Le major tape du poing sur son bureau. Sa bouche se tord en un rictus de mépris.
— Eh bien, si, figurez-vous, ça me regarde ! Tout votre passé me regarde ! Nous allons parler de madame Geissmar, celle qui vous fournissait en jeunes femmes. La mémoire vous revient ?
Wilhelm Furtwängler ne sait pas répondre à ça, aucune de ses armes ne peut combattre ce qui est veule et tordu dans l’esprit d’un procureur. Berta Geissmar est juive, elle a témoigné en sa faveur. Arnold se lève, marche de long en large et vocifère, dans le dos du maestro.
— Combien d’enfants illégitimes avez-vous, monsieur Furtwängler ?
— Je ne reste pas ici une minute de plus !
— Partez, monsieur le grand musicien. Mon enquête est bouclée, vous serez devant vos juges dans quelques jours. Nous ne sommes pas à Vienne, ici ! Vous allez vous en rendre compte très vite.
La voix du militaire résonne longtemps dans l’escalier que Furtwängler dévale comme s’il fuyait son destin. Lointain écho, criard, hideux.

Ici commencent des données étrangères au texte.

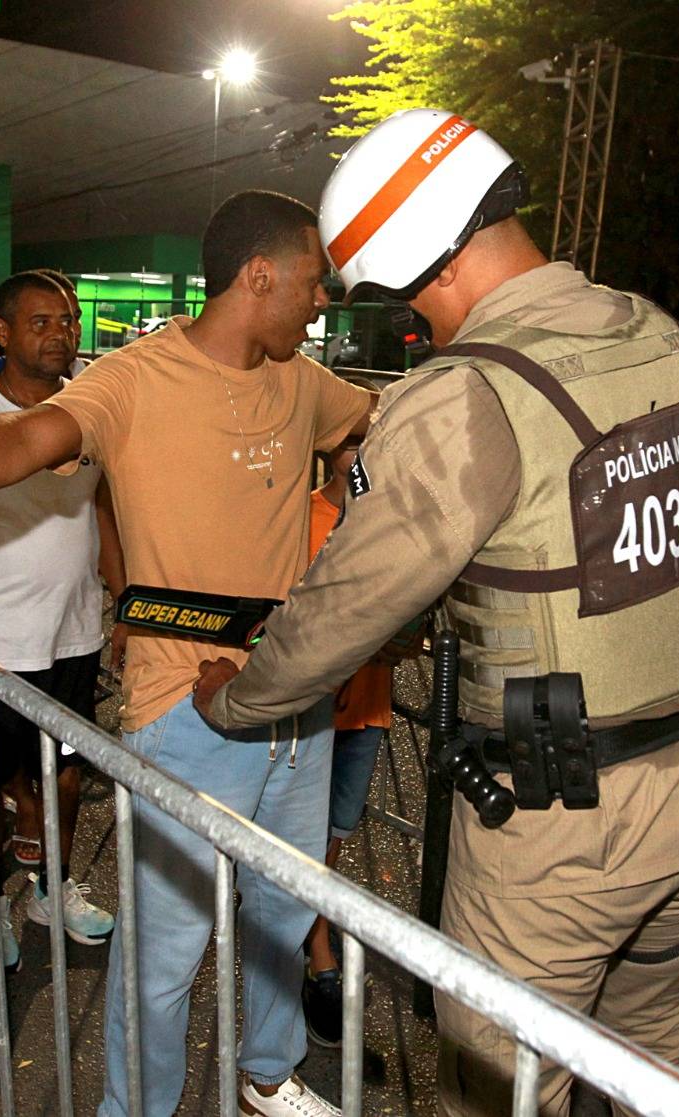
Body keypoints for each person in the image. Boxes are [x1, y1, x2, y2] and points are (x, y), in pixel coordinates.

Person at [190, 110, 679, 1116]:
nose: (417, 323)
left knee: (498, 1095)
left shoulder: (469, 393)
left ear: (426, 263)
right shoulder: (668, 338)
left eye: (404, 298)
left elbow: (343, 608)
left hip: (564, 830)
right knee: (653, 1079)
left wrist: (237, 701)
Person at [0, 189, 375, 1117]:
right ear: (259, 275)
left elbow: (370, 424)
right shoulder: (134, 380)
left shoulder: (303, 379)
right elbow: (15, 440)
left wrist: (357, 526)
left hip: (295, 698)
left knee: (279, 911)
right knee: (165, 950)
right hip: (187, 710)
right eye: (313, 280)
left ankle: (267, 1073)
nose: (322, 300)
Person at [0, 270, 122, 978]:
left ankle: (50, 889)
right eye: (40, 322)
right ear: (1, 334)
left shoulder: (89, 407)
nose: (60, 333)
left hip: (74, 634)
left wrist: (121, 602)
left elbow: (102, 510)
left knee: (65, 779)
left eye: (67, 320)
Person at [297, 382, 419, 1050]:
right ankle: (319, 959)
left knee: (331, 840)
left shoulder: (393, 522)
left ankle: (307, 930)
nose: (361, 449)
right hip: (309, 716)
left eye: (371, 436)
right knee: (307, 843)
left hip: (366, 711)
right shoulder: (299, 515)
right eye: (350, 436)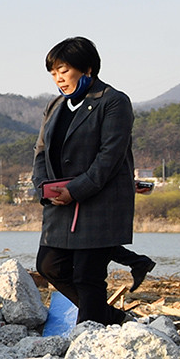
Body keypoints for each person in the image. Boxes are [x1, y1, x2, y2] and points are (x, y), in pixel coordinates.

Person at [33, 37, 134, 324]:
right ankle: (110, 316)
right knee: (49, 265)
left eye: (63, 70)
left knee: (88, 275)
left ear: (87, 68)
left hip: (98, 201)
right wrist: (42, 185)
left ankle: (88, 339)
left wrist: (75, 190)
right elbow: (40, 151)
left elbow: (109, 157)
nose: (58, 79)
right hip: (58, 202)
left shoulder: (113, 102)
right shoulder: (55, 106)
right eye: (53, 73)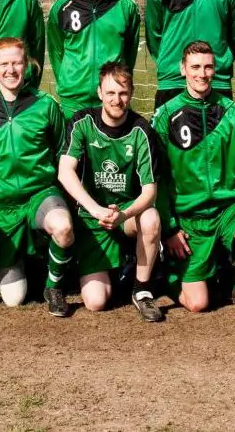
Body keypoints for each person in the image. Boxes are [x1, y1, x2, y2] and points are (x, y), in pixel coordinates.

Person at [152, 41, 235, 317]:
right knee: (198, 304)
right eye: (195, 67)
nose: (202, 73)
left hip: (228, 210)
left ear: (216, 69)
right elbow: (158, 180)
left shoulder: (234, 114)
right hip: (189, 217)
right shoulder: (165, 116)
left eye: (208, 66)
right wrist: (168, 229)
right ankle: (167, 273)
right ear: (183, 69)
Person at [0, 38, 74, 317]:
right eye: (4, 64)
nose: (10, 70)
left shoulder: (45, 105)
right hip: (1, 207)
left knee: (62, 226)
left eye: (16, 63)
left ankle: (54, 287)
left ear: (26, 65)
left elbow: (61, 150)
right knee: (14, 299)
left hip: (39, 194)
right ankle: (23, 259)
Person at [58, 62, 163, 321]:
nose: (117, 100)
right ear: (99, 92)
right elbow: (65, 172)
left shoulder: (142, 130)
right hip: (93, 219)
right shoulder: (82, 123)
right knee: (96, 302)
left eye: (123, 93)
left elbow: (150, 191)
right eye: (111, 93)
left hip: (125, 214)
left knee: (151, 219)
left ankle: (142, 291)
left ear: (132, 92)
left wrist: (123, 214)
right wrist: (95, 210)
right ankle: (128, 266)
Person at [47, 0, 140, 119]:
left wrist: (117, 84)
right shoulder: (61, 8)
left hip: (111, 98)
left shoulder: (125, 6)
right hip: (73, 100)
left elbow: (130, 52)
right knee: (73, 146)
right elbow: (56, 51)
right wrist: (70, 83)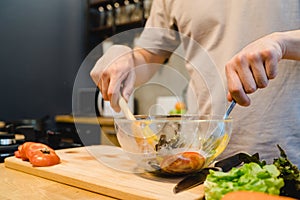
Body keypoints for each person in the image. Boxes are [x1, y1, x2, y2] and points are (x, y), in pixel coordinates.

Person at [90, 0, 300, 166]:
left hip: (291, 162)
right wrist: (127, 59)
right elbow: (150, 56)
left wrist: (282, 43)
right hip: (202, 165)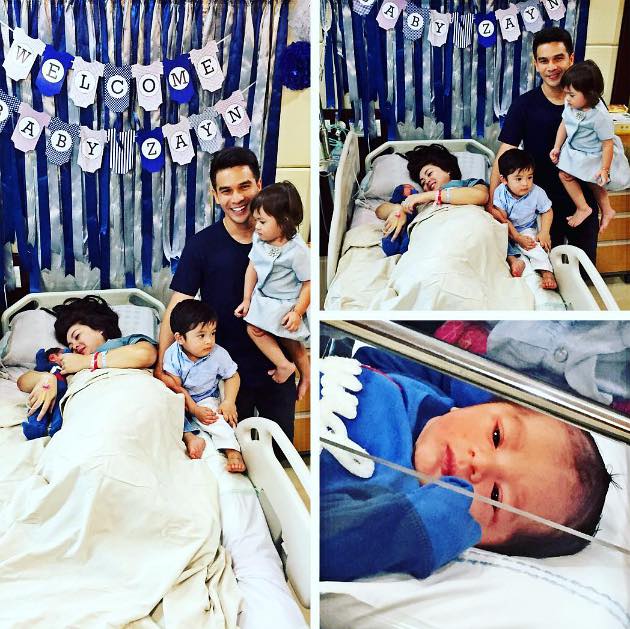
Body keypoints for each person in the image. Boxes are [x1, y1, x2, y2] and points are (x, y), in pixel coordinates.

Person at [320, 350, 611, 582]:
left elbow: (327, 542)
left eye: (496, 496)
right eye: (496, 436)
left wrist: (417, 529)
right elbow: (374, 355)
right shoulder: (433, 401)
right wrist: (472, 379)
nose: (479, 463)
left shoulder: (391, 500)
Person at [155, 147, 299, 449]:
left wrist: (303, 365)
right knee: (236, 455)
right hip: (225, 372)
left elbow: (295, 304)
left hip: (277, 365)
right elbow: (177, 308)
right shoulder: (201, 246)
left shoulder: (284, 241)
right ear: (215, 195)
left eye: (244, 187)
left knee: (281, 454)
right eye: (226, 191)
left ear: (259, 185)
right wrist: (161, 368)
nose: (237, 198)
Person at [489, 27, 600, 263]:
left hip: (583, 202)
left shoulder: (591, 102)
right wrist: (492, 204)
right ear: (536, 64)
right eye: (544, 60)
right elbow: (505, 153)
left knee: (584, 269)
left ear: (571, 58)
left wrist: (604, 204)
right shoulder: (524, 105)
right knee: (549, 270)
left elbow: (601, 151)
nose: (551, 67)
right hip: (540, 206)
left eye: (558, 58)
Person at [17, 296, 158, 421]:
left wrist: (87, 361)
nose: (75, 346)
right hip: (91, 410)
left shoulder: (124, 343)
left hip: (136, 399)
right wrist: (47, 378)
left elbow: (147, 354)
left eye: (77, 336)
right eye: (70, 346)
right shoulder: (70, 359)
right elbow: (22, 381)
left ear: (99, 327)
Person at [234, 182, 310, 396]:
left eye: (262, 221)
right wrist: (247, 299)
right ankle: (301, 372)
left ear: (284, 222)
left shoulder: (297, 251)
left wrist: (297, 312)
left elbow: (309, 284)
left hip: (286, 303)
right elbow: (252, 267)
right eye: (256, 220)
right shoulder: (259, 240)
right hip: (264, 297)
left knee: (284, 337)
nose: (256, 226)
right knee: (260, 328)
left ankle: (290, 368)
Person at [163, 299, 245, 471]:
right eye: (201, 335)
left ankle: (232, 452)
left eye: (212, 333)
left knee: (217, 420)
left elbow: (232, 376)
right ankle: (191, 437)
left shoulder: (218, 354)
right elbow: (176, 388)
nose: (209, 341)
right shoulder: (172, 355)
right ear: (180, 338)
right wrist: (193, 409)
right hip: (182, 398)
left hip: (205, 397)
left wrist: (229, 402)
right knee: (168, 413)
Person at [550, 60, 630, 231]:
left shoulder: (600, 116)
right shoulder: (571, 104)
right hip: (575, 150)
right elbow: (564, 124)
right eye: (566, 93)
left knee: (586, 179)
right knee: (571, 175)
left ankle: (584, 208)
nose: (567, 99)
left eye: (571, 95)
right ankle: (607, 210)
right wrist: (557, 147)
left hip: (594, 154)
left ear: (590, 94)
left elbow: (607, 144)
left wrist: (604, 169)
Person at [377, 144, 488, 254]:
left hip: (468, 231)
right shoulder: (419, 200)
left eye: (429, 173)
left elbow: (481, 196)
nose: (427, 181)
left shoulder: (468, 184)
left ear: (447, 169)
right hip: (433, 241)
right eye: (423, 183)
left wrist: (431, 195)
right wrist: (397, 209)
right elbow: (379, 210)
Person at [492, 149, 557, 289]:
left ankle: (546, 273)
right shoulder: (500, 193)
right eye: (519, 179)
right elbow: (502, 219)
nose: (525, 183)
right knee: (497, 240)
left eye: (530, 177)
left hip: (526, 228)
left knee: (535, 247)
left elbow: (547, 211)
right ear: (504, 179)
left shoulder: (537, 192)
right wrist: (516, 237)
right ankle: (514, 261)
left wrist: (544, 232)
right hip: (507, 229)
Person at [21, 347, 69, 440]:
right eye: (63, 354)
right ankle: (35, 428)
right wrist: (41, 355)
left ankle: (56, 429)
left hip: (60, 396)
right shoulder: (49, 366)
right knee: (38, 410)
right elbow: (40, 367)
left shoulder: (65, 369)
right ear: (52, 357)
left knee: (59, 412)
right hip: (45, 392)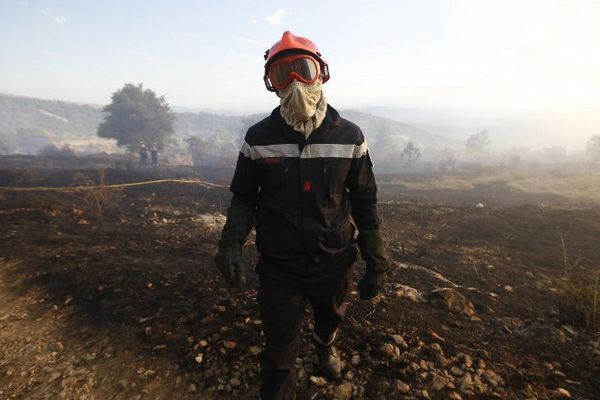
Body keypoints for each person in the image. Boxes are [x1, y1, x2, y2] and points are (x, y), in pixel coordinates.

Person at [215, 31, 390, 400]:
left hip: (335, 259)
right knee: (278, 354)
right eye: (283, 74)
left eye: (302, 70)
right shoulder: (258, 138)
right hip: (280, 265)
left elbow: (364, 200)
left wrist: (376, 257)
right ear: (272, 85)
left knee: (330, 319)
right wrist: (231, 242)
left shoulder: (350, 137)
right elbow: (244, 197)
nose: (294, 82)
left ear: (321, 74)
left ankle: (324, 345)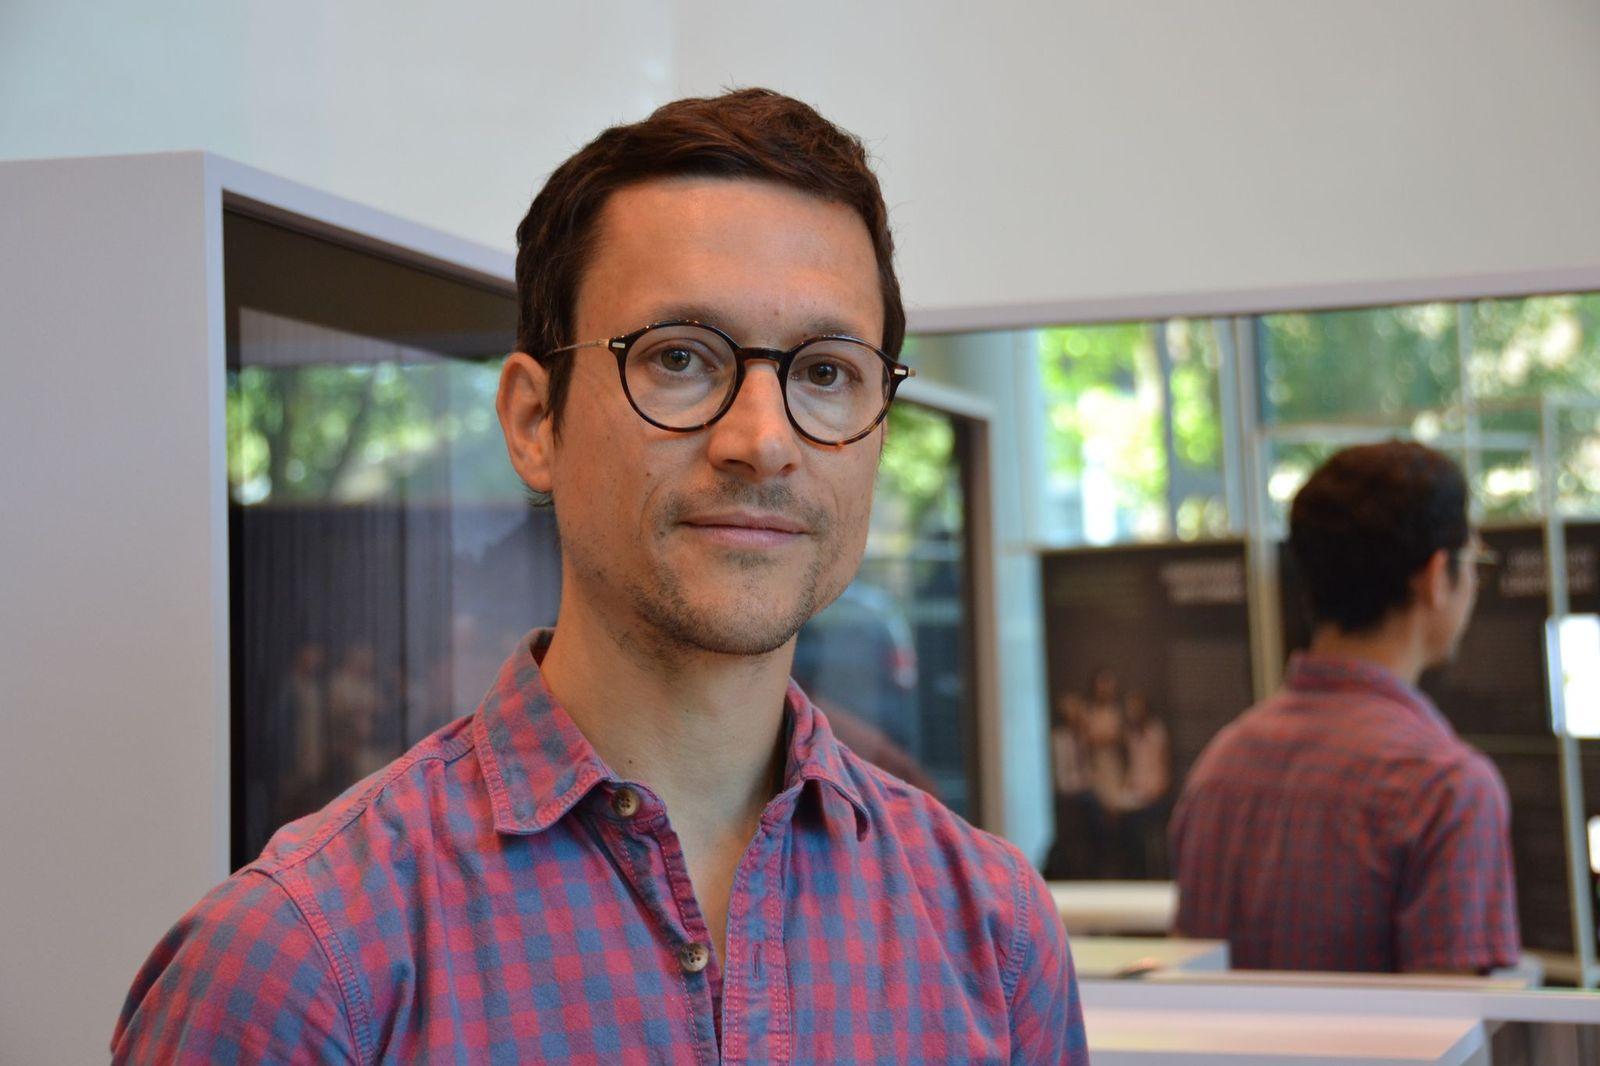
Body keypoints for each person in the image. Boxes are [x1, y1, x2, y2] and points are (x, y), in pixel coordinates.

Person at [112, 89, 1086, 1063]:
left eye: (826, 373)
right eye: (680, 358)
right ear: (535, 422)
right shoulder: (299, 967)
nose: (762, 440)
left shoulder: (995, 936)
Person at [1170, 441, 1519, 973]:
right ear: (1435, 577)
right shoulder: (1447, 789)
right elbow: (1457, 1020)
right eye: (1474, 562)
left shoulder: (1221, 765)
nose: (1474, 583)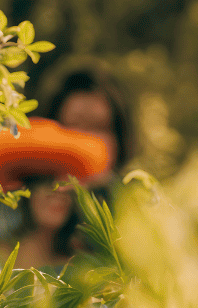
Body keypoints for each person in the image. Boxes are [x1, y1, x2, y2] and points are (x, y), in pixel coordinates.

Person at [0, 67, 133, 269]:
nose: (84, 141)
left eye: (99, 128)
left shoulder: (133, 221)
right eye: (73, 126)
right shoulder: (11, 215)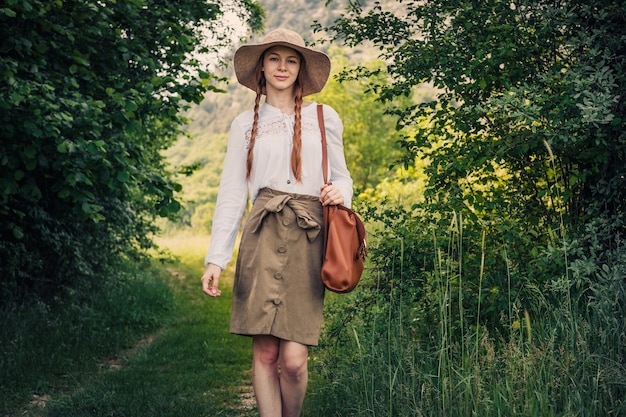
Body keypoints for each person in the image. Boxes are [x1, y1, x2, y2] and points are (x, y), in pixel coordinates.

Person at [200, 28, 353, 416]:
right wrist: (216, 257)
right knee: (267, 352)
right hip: (263, 230)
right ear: (262, 67)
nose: (282, 67)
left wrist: (341, 193)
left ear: (300, 68)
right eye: (274, 58)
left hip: (308, 232)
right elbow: (233, 193)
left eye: (291, 59)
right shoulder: (243, 125)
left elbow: (342, 176)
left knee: (295, 360)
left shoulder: (324, 117)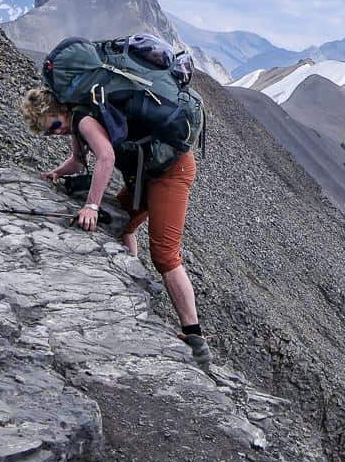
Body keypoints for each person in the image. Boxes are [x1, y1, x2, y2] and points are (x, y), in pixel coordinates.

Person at [20, 87, 211, 367]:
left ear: (60, 111)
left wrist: (92, 205)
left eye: (55, 125)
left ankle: (195, 338)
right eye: (50, 132)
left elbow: (106, 157)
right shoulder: (78, 120)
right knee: (124, 225)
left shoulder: (84, 119)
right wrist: (57, 173)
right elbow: (78, 161)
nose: (57, 132)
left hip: (170, 170)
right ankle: (131, 286)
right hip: (145, 171)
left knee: (165, 255)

En marchant dans la rue, le chef d’orchestre a l’impression que Berlin n’est qu’un décor de cinéma et que toute cette histoire de procès, ce n’est que du mauvais scénario. Au fond, Arnold n’est qu’un figurant parmi les autres, un personnage de ce cinéma que le musicien déteste. La plupart des avenues, ce ne sont que deux rangées de façades, avec du vent derrière, du creux, du rien. Comme les décors des films.